Gradually, a character began to emerge – born and brought up in the Rust Belt. I decided to make Jimmy Vandenberg a Ford car worker because Robert McNamara, the President of Ford Motor Company in the 1960s, became Lyndon Johnson’s Secretary of Defence and was a key player in America’s prosecution of the Vietnam War. It was he who reported to the President as early as 1965 that the war could not possibly be won, yet they still sent 58000 young American men to their deaths. It was a loose connection, and no mention of it is made in the play, but I liked the dramatic irony of a Ford car worker following his CEO into the war as a frontline soldier rather than as a politician. Jimmy is a bit ‘rough and ready’; he’s a good mechanic, but he’s not always polite, subtle or sensitive. In the words of Arthur Miller, however, he is ‘himself purely’.
The first iteration of the play – Leaving Vietnam – was first performed in the Kings Arms, Salford, at the start of September 2021 as part of the Manchester GM Fringe. It was not a promising start. There were four reviewers in the audience: one refused to review it on account of believing it to promote the Americans as heroes when ‘the other side were equally massacred’ (for information the US lost 58,000 troops the North Vietnamese approximately one and a half million. There was nothing equal about it at all), another regarded it as a war criminal railing against the world for an hour because it wasn’t paying him enough attention and a third declared it to be out of date and past its time. The play had not featured in any press releases from the GM Fringe, and the Awards adjudicators didn’t send anyone to see it. Only Dave Cunnigham from British Theatre Guide wrote a review which offered encouragement. However, the audience (still socially distanced in the Autumn of 2021) told a different story. Quite genuinely, if it hadn’t been for people like Mike Heath, Martin Jameson, David and Rosie Fleeshman, Rob Johnston and many others offering full-throated support, I might have given up.

I spent some time revising the script and put it on again at Hull Truck’s Grow Festival with better results, and then came the big one – Edinburgh 2022. The Fringe was still recovering from the Pandemic, and ticket sales were down 27% compared to 2019. However, the show got a following and – in particular – I was moved by the response of Vietnam veterans, visiting from the US. The show garnered mostly 4 and 5-star reviews (The Scotsman being an exception), but the audiences responded very warmly to it.
The following year, we put the show on in London at The Park Theatre.
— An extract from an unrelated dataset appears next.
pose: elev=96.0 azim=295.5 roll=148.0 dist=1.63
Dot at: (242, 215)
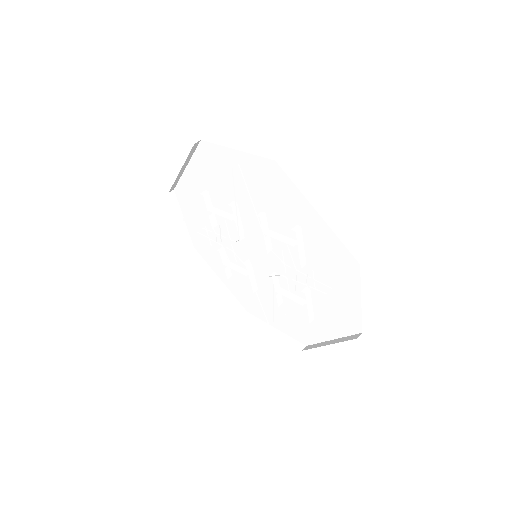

It started slowly! But after 4 weeks, we were coming close to selling out, and again, the response from audiences was very warm. But both Andy Jordan and I still felt that the potential of the show had yet to be realised. By 2024, Trump was on the march again, and whether he was going to win in November or not, the phenomenon of MAGA had not gone away. The revisions to the script meant that more emphasis was placed on what happened to Jimmy after he came home and his gradual seduction by the MAGA message, and I reduced the number of ‘war stories’, which were important but perhaps too many in number. This time, the play sold out in Edinburgh and made ‘Pick of the Fringe’. The reviews were uniformly excellent, and I thought the job was done.
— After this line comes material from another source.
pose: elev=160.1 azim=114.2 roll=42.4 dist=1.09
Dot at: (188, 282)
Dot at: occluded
Except that Trump went and won! So, on the basis that something good had to come out of an appalling political tragedy, we decided to rewrite the ending and see if anyone wanted the show in their venues. Consequently, you find me writing this somewhat hastily scribbled journal in the middle of the Autumn tour and the day before we bring the show to The Edge Theatre in Chorlton.
Born in the USA is more a human play than a political one, although it involves a political discourse. Jimmy is wrong about many things, and I vehemently disagree with him. But he’s a man damaged by experience and struggling to understand a world that he perceives has left him behind. You may not like all he says, you may not like him, but I think he deserves our sympathy and possibly our respect.
I’d love to see you if you can get to The Edge on Thursday or Friday this week.